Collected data
[Start of section]

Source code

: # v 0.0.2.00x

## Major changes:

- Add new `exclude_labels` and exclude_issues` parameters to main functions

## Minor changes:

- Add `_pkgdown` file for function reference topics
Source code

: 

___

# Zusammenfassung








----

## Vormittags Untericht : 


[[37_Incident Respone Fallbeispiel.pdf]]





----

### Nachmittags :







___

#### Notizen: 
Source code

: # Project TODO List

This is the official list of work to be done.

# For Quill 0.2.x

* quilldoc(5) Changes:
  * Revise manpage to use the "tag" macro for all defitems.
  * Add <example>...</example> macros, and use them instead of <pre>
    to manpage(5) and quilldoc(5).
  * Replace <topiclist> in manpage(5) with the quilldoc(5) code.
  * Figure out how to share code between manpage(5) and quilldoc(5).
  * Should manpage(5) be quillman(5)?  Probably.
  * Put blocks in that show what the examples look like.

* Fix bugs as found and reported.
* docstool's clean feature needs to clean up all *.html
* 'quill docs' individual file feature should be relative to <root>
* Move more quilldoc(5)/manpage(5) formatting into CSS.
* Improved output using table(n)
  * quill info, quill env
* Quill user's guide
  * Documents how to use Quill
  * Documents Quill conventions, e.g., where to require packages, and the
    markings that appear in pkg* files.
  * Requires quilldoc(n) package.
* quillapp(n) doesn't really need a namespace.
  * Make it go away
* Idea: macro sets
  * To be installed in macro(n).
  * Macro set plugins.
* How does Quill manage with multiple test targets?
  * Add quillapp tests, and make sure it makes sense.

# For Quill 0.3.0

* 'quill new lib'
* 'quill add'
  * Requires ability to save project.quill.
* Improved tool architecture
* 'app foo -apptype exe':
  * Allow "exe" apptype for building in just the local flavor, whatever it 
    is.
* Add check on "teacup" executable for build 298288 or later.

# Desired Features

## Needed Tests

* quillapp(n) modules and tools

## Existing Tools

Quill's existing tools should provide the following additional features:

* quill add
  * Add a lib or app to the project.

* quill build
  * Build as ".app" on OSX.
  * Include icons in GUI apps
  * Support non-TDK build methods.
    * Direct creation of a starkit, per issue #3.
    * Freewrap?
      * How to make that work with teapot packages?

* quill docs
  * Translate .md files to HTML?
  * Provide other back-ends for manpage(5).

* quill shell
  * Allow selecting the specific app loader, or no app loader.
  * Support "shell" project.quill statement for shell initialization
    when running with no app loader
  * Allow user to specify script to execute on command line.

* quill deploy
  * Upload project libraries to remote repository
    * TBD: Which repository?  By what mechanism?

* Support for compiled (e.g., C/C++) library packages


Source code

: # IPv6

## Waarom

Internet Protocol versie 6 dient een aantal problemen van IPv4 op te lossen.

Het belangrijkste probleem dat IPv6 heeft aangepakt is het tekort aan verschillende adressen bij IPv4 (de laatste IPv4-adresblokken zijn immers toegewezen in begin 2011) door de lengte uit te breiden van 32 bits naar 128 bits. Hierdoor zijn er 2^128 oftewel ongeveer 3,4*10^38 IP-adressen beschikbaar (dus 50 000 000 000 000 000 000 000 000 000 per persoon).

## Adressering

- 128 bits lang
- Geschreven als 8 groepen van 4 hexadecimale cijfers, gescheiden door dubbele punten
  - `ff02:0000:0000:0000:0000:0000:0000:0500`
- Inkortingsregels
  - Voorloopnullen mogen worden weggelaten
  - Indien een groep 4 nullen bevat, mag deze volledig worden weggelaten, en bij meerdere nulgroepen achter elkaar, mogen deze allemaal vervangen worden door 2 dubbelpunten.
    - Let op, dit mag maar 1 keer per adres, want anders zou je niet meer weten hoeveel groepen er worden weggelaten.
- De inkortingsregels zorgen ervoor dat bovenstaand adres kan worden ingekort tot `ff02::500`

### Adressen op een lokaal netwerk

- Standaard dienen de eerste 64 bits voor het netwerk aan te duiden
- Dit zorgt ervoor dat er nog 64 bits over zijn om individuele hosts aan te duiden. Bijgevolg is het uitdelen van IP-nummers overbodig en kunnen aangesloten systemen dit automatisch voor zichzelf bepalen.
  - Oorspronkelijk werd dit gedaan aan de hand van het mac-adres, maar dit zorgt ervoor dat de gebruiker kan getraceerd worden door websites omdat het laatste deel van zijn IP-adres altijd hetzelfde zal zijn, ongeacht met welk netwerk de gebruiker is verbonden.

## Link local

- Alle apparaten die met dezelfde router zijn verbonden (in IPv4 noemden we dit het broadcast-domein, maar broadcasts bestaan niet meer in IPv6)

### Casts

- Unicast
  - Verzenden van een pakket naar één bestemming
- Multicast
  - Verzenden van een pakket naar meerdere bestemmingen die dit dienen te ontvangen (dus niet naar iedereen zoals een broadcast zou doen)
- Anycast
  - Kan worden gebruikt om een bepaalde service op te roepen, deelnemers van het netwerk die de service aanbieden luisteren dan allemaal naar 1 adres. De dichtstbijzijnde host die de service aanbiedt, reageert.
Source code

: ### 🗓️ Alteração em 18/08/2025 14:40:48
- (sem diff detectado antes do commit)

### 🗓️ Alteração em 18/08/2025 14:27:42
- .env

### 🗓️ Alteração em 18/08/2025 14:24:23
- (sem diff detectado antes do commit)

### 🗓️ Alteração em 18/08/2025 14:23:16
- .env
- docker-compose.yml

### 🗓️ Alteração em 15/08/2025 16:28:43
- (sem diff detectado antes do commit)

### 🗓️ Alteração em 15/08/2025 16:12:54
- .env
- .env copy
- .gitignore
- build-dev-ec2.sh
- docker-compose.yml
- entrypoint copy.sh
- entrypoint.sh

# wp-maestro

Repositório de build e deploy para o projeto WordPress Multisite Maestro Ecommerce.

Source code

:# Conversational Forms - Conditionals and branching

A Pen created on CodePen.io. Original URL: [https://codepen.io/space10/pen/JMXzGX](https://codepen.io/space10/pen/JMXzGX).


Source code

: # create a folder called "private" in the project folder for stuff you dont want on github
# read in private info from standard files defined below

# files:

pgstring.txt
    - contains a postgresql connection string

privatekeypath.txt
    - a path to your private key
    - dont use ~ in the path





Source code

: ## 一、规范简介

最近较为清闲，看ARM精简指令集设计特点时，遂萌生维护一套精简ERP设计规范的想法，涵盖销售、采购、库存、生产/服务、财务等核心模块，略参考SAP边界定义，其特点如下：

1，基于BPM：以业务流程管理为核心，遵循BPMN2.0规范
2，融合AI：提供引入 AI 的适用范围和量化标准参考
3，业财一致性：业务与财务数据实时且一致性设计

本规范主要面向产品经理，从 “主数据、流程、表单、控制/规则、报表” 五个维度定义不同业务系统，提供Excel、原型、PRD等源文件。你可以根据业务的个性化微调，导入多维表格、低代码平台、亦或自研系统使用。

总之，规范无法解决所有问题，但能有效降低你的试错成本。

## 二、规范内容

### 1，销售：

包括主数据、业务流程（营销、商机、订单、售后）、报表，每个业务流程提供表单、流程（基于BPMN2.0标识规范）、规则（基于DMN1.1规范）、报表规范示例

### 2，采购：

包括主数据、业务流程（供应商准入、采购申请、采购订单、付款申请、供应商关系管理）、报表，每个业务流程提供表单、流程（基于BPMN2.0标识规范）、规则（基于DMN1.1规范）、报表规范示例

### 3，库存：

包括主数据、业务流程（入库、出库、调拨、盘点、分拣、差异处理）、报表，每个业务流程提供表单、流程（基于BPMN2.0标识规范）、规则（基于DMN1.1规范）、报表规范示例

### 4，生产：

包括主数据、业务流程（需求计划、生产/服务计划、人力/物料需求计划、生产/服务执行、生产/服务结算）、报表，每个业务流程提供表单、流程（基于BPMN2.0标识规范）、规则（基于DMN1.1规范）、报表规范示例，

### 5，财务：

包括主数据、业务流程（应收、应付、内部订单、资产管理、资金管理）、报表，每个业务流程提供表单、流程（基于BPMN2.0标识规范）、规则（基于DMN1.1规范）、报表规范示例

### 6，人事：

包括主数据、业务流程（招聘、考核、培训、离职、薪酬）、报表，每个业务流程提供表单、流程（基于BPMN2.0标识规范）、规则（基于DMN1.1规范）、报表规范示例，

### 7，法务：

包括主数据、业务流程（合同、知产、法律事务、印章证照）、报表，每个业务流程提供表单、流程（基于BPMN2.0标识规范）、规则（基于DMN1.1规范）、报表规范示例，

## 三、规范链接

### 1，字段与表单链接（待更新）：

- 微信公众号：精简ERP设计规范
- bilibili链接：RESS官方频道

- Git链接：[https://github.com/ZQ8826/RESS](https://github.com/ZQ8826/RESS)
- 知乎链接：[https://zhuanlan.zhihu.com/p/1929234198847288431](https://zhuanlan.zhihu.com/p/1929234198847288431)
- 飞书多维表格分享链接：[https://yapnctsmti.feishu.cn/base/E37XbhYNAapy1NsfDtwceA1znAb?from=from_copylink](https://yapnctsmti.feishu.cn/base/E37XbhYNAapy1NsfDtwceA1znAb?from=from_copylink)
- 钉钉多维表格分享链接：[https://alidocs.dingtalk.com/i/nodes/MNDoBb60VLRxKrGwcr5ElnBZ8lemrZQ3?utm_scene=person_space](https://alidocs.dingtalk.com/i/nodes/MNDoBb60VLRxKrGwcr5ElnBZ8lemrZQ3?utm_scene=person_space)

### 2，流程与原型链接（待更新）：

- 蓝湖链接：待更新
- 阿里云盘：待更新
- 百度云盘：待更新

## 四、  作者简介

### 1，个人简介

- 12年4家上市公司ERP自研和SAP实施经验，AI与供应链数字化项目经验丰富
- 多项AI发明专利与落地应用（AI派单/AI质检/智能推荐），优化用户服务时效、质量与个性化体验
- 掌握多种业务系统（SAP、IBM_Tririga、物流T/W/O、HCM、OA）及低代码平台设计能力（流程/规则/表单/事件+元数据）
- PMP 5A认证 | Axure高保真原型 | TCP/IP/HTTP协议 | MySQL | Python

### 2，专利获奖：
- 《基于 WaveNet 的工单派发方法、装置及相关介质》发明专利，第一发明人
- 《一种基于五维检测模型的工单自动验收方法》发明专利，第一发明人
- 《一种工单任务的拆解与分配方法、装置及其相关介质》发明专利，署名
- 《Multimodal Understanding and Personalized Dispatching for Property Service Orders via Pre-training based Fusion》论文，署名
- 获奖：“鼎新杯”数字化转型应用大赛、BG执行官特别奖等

[End of section]

__THE PROBLEM__: Look above and return each line of the records exactly, from the very first through the line with "markings that appear in pkg* files.", both included.

__SOLVED EXERCISE__:
Source code

: # v 0.0.2.00x

## Major changes:

- Add new `exclude_labels` and exclude_issues` parameters to main functions

## Minor changes:

- Add `_pkgdown` file for function reference topics
Source code

: 

___

# Zusammenfassung








----

## Vormittags Untericht : 


[[37_Incident Respone Fallbeispiel.pdf]]





----

### Nachmittags :







___

#### Notizen: 
Source code

: # Project TODO List

This is the official list of work to be done.

# For Quill 0.2.x

* quilldoc(5) Changes:
  * Revise manpage to use the "tag" macro for all defitems.
  * Add <example>...</example> macros, and use them instead of <pre>
    to manpage(5) and quilldoc(5).
  * Replace <topiclist> in manpage(5) with the quilldoc(5) code.
  * Figure out how to share code between manpage(5) and quilldoc(5).
  * Should manpage(5) be quillman(5)?  Probably.
  * Put blocks in that show what the examples look like.

* Fix bugs as found and reported.
* docstool's clean feature needs to clean up all *.html
* 'quill docs' individual file feature should be relative to <root>
* Move more quilldoc(5)/manpage(5) formatting into CSS.
* Improved output using table(n)
  * quill info, quill env
* Quill user's guide
  * Documents how to use Quill
  * Documents Quill conventions, e.g., where to require packages, and the
    markings that appear in pkg* files.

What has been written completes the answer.